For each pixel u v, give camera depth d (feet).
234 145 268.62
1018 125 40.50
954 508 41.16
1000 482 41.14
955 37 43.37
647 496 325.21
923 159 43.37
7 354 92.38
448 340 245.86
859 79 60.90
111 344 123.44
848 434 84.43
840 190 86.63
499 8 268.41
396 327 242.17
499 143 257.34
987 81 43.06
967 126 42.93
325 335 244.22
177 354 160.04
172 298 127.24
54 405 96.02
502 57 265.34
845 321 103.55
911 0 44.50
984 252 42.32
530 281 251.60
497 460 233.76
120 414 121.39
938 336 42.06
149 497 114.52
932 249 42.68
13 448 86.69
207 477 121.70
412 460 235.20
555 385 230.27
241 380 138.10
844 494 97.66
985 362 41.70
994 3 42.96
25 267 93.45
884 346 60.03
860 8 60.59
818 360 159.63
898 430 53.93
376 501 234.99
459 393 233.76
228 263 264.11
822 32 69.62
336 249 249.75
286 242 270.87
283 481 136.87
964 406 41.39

Your instructions
Each record needs to be duplicated exactly as given.

Response to this task
For each pixel u v, give camera depth d (feet).
234 145 268.62
1018 125 40.50
954 508 41.16
1000 482 41.14
955 37 43.37
647 496 325.21
923 159 43.37
7 354 92.38
448 340 245.86
859 79 60.90
111 344 123.44
848 434 84.43
840 190 86.63
499 8 268.41
396 327 242.17
499 143 257.34
987 81 43.06
967 126 42.93
325 335 244.22
177 354 160.04
172 298 127.24
54 405 96.02
502 57 265.34
845 321 103.55
911 0 44.50
984 252 42.32
530 281 251.60
497 460 233.76
120 414 121.39
938 336 42.06
149 497 114.52
932 249 42.68
13 448 86.69
207 477 121.70
412 460 235.20
555 385 230.27
241 380 138.10
844 494 97.66
985 362 41.70
994 3 42.96
25 267 93.45
884 346 60.03
860 8 60.59
818 360 159.63
898 430 53.93
376 501 234.99
459 393 233.76
228 263 264.11
822 32 69.62
336 249 249.75
286 242 270.87
283 481 136.87
964 406 41.39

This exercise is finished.